Eventually, almost all of the dogs complete Kennedy's training program and move on. After the group event on January 5, ASDA held a graduation dinner for Tucker, a large but gentle golden retriever. The time had come to hand him over to his new person, Austin Andrew, a 21-year-old college student with autism. Attendees included trainers, puppy raisers, ASDA leadership, and the Andrew family. They gathered at a restaurant to share stories about Tucker, and other dogs brought up through the program. Afterward, everyone walked outside to pose for photos.
Those who'd helped get Tucker to this point formed a pack around him. Until this moment, they'd been his family. Tucker's fluffy golden tail wagged, while tears welled up in the humans' eyes.
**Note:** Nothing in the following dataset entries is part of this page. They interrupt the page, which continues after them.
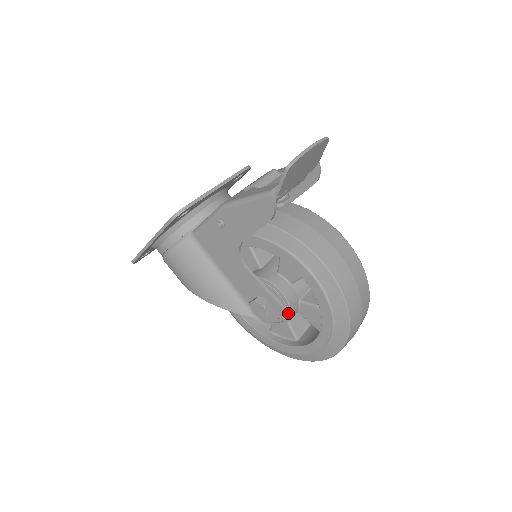
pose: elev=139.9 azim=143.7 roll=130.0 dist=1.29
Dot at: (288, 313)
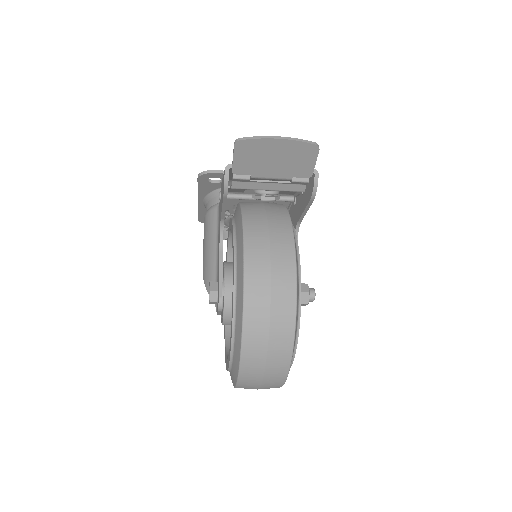
Dot at: (223, 311)
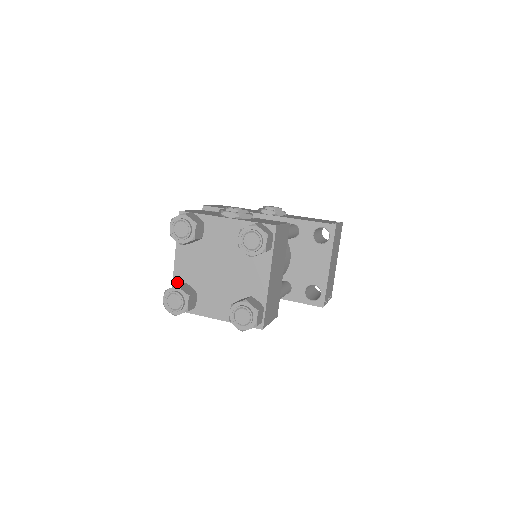
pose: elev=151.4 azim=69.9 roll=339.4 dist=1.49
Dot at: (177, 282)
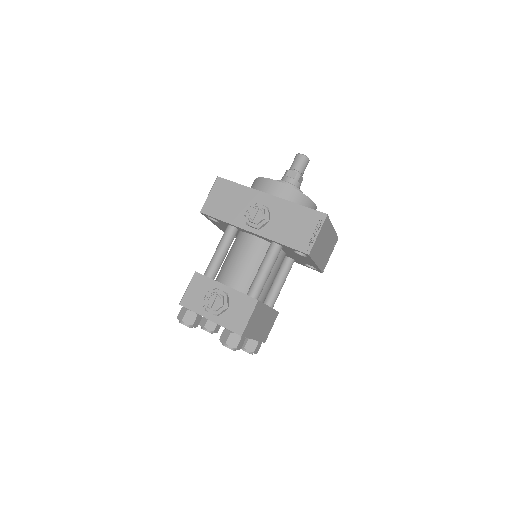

Although Tucker's "puppy raiser" couldn't attend, one of the volunteers pulled up FaceTime and held the phone in front of the dog, so the woman who had shared her home with him for several years could say goodbye from afar.
Then Kennedy squatted down and wrapped her arms under the 80-pound dog's barrel chest. "She's going to pick him up," someone in the crowd said. When Kennedy stood up to her full height, she was barely visible behind the big retriever. She gave Tucker a kiss on the head and held him there for a minute, saying nothing—at least, nothing anyone but the dog could hear. Then she gently lowered Tucker to the ground and handed the leash to Andrew.
Just a few weeks later, Holly Andrew is seeing her son building a better life with his new service dog. "Austin and Tucker are already in love with each other. They're creating a great bond and becoming a great team. It's pretty remarkable." she smiled. She added that Tucker eases her motherly worry, because she knows he will help her son feel safe in settings that would otherwise seem intimidating. The whole family agrees that college and a career are now real possibilities, thanks to Tucker.
Kennedy sees these positive outcomes all the time, but they still touch her. "It's like watching magic happen," she said of the moment when one of her service dogs begins working with a family. Letting go will always feel poignant, she said, but also incredibly rewarding.
"You get to know that you are fundamentally changing someone's life for the better."